- [What is needed]:
Your reply should reproduce each entry exactly and contain no pictures.
(Beginning of Dataset content)
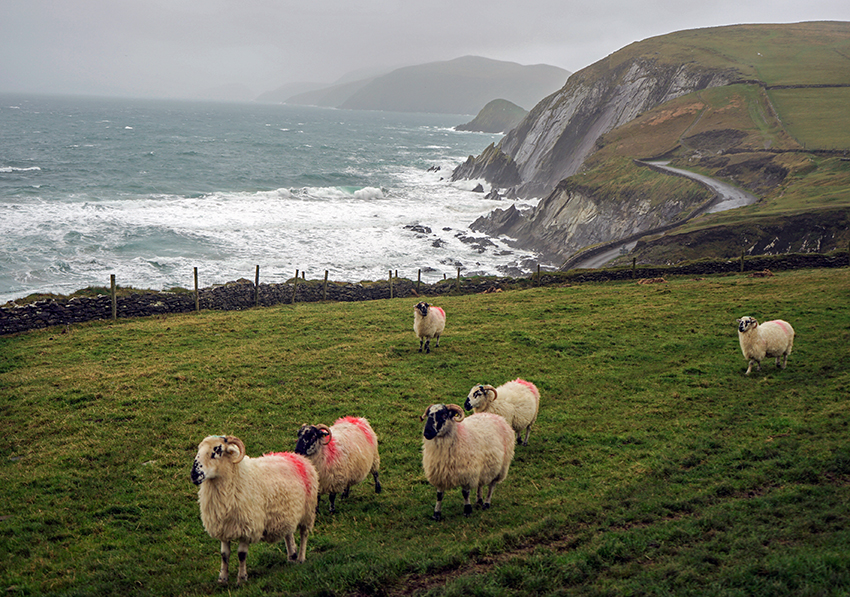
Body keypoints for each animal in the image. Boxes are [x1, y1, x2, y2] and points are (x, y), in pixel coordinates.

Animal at [189, 436, 318, 584]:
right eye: (199, 450)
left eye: (216, 451)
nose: (194, 474)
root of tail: (297, 457)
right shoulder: (223, 526)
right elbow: (224, 555)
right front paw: (222, 579)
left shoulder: (248, 526)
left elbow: (241, 554)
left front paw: (241, 579)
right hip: (287, 513)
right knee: (288, 534)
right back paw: (292, 557)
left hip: (308, 512)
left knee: (304, 534)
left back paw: (301, 558)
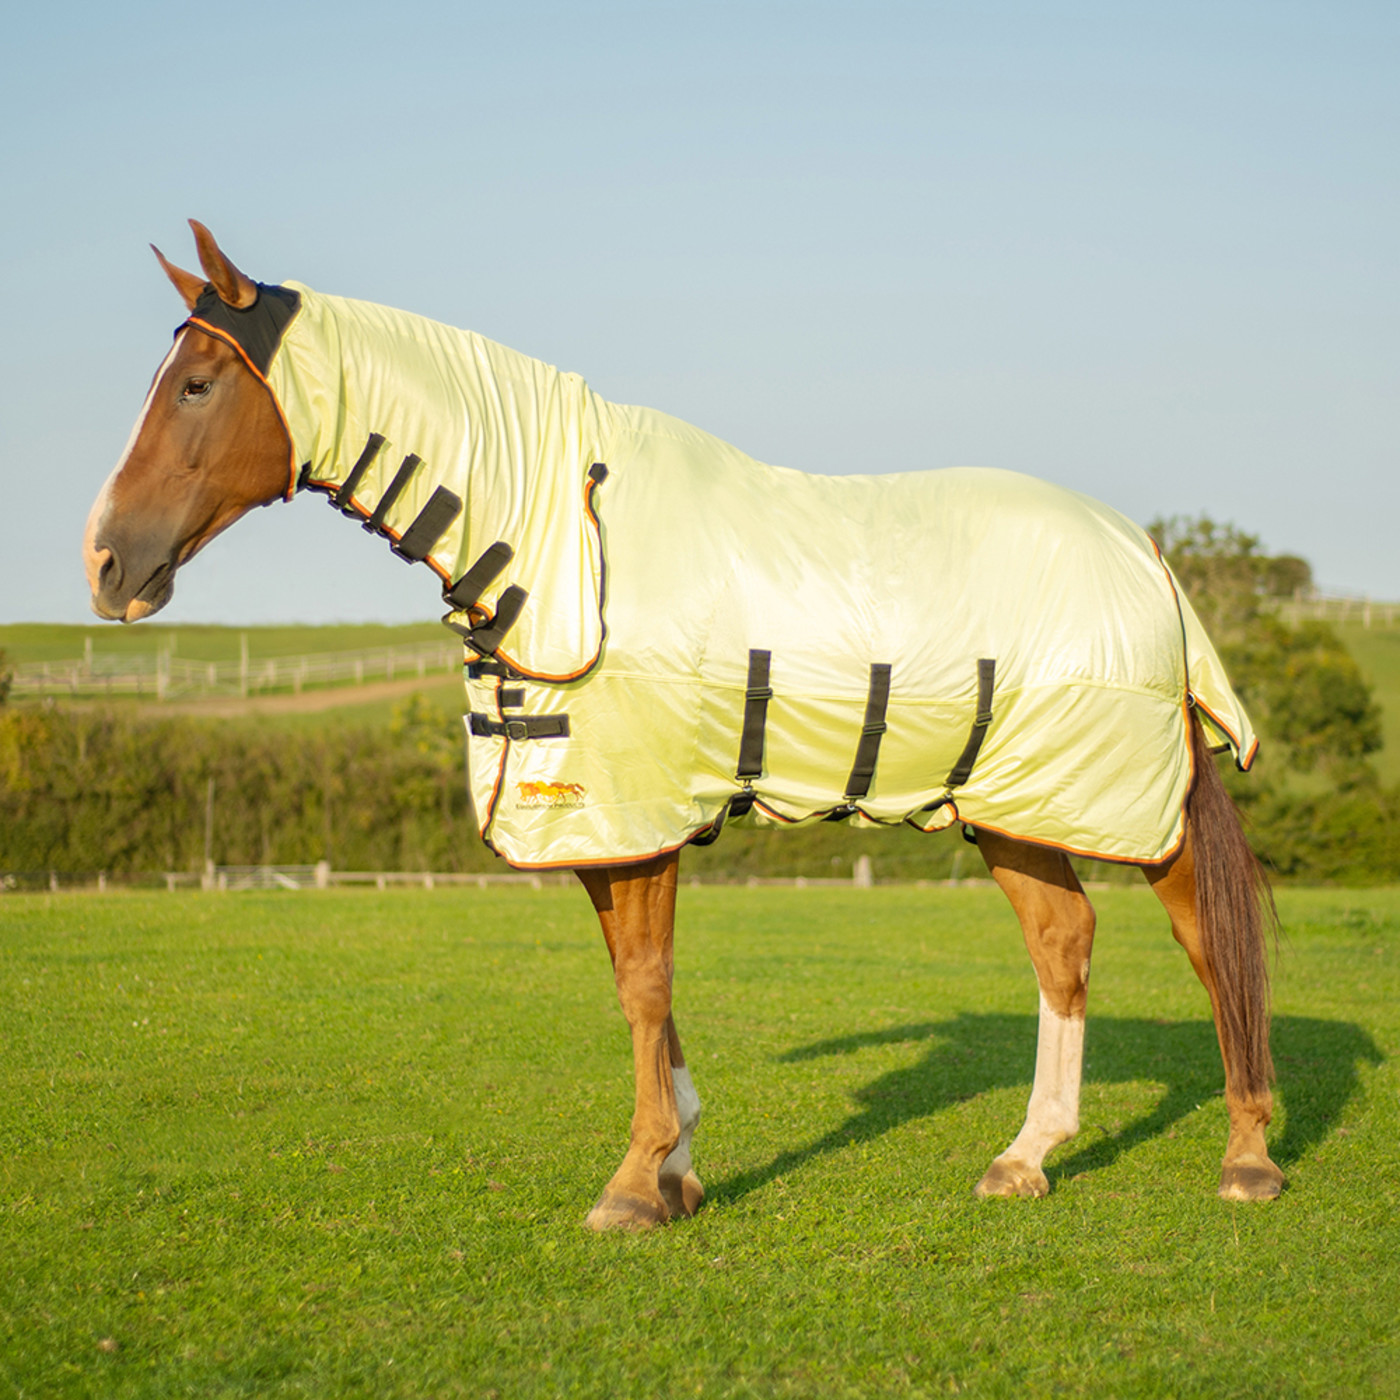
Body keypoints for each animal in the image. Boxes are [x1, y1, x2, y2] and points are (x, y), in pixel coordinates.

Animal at [83, 222, 1283, 1228]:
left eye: (196, 384)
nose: (106, 563)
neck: (567, 539)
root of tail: (1143, 554)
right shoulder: (595, 820)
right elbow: (637, 983)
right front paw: (678, 1167)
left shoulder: (640, 812)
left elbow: (645, 984)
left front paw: (635, 1181)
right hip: (1007, 807)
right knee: (1062, 941)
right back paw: (1026, 1155)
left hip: (1132, 807)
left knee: (1208, 940)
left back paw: (1248, 1156)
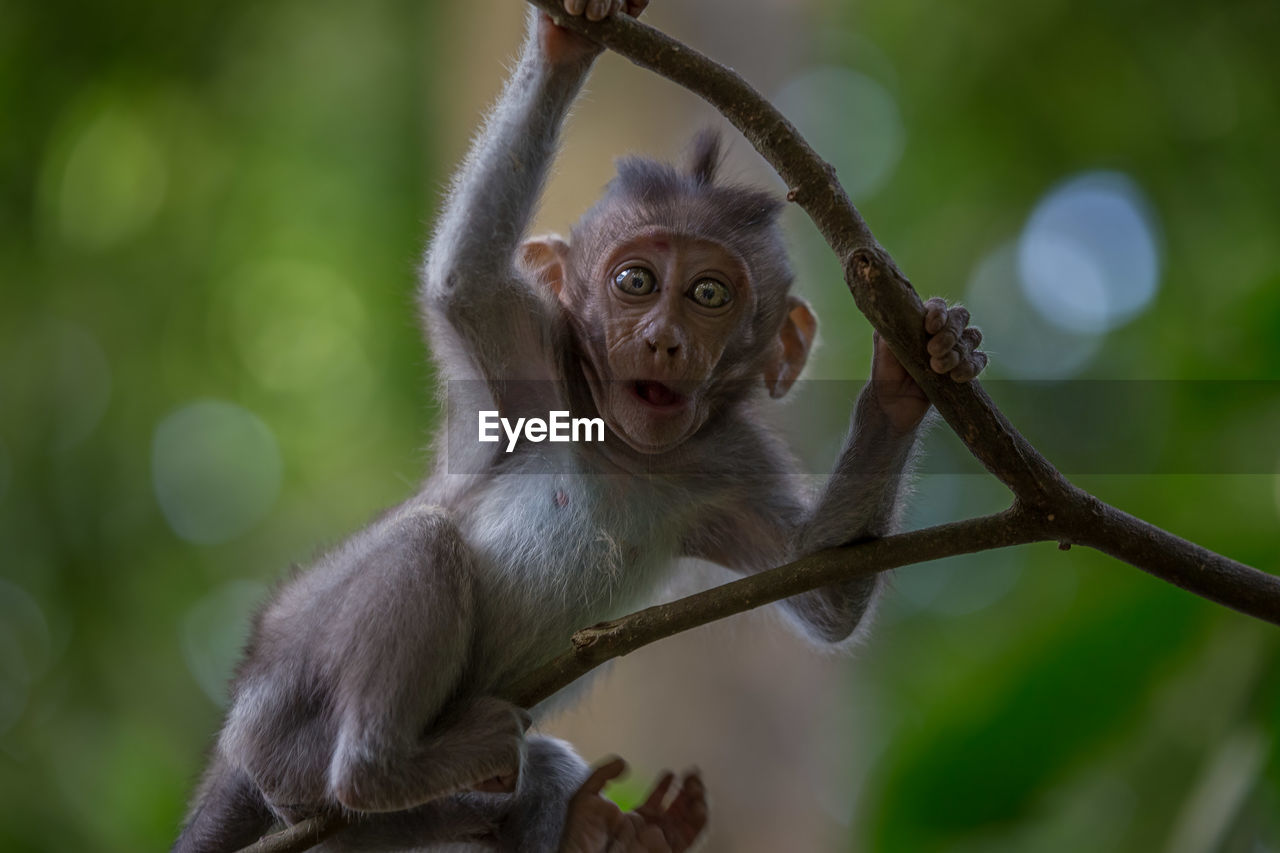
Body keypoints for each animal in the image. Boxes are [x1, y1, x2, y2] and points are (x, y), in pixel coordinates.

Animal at [172, 1, 988, 850]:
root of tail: (236, 745)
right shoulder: (538, 364)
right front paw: (566, 45)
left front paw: (913, 370)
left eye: (708, 294)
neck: (629, 446)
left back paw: (606, 827)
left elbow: (826, 589)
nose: (662, 339)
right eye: (636, 282)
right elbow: (465, 280)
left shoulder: (734, 460)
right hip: (283, 705)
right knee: (424, 544)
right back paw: (381, 767)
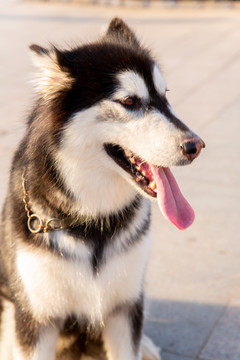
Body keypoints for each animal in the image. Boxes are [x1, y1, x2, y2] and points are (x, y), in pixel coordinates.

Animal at [0, 17, 204, 360]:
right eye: (130, 101)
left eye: (165, 95)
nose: (196, 146)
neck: (92, 219)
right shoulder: (37, 317)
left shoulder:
(End of Dataset content)
- [Exercise solution]:
Body keypoints for each animal in the image. Boxes are [x1, y1, x2, y2] and points are (x, y), in pixel coordinates.

Animal at [189, 436, 318, 584]:
right eye: (199, 450)
left eye: (216, 451)
nose: (194, 474)
root of tail: (297, 457)
right shoulder: (223, 526)
right elbow: (224, 555)
right front paw: (222, 579)
left shoulder: (248, 526)
left elbow: (241, 554)
left front paw: (241, 579)
right hip: (287, 513)
right knee: (288, 534)
right back paw: (292, 557)
left hip: (308, 512)
left knee: (304, 534)
left back paw: (301, 558)
Body keypoints for each animal in the image. Boxes are [x1, y1, x2, y2] and points are (x, y), in pixel coordinates.

Animal at [83, 222, 1283, 1228]:
left eye: (196, 384)
nose: (106, 563)
neck: (567, 539)
root of tail: (1143, 554)
right shoulder: (595, 820)
right elbow: (637, 983)
right front paw: (678, 1167)
left shoulder: (640, 812)
left elbow: (645, 984)
left front paw: (635, 1181)
right hip: (1007, 807)
right knee: (1062, 941)
right back paw: (1026, 1155)
left hip: (1132, 807)
left knee: (1208, 940)
left back paw: (1248, 1156)
Body keypoints for each animal in the image. Boxes are [x1, y1, x2, y2] and points are (x, y), in pixel coordinates.

Animal at [172, 1, 988, 850]:
root of tail: (236, 745)
right shoulder: (538, 364)
right front paw: (566, 45)
left front paw: (913, 370)
left eye: (708, 294)
neck: (629, 446)
left back paw: (606, 827)
left elbow: (826, 589)
nose: (662, 339)
right eye: (636, 282)
right elbow: (465, 280)
left shoulder: (734, 460)
right hip: (283, 705)
right knee: (424, 544)
right back paw: (381, 767)
Body keypoints for each animal in the image. Boxes are [x1, y1, x2, y2] and points are (x, y), in pixel coordinates.

Animal at [0, 17, 204, 360]:
right eye: (130, 101)
left eye: (165, 95)
nose: (196, 146)
neck: (92, 219)
right shoulder: (37, 317)
left shoulder:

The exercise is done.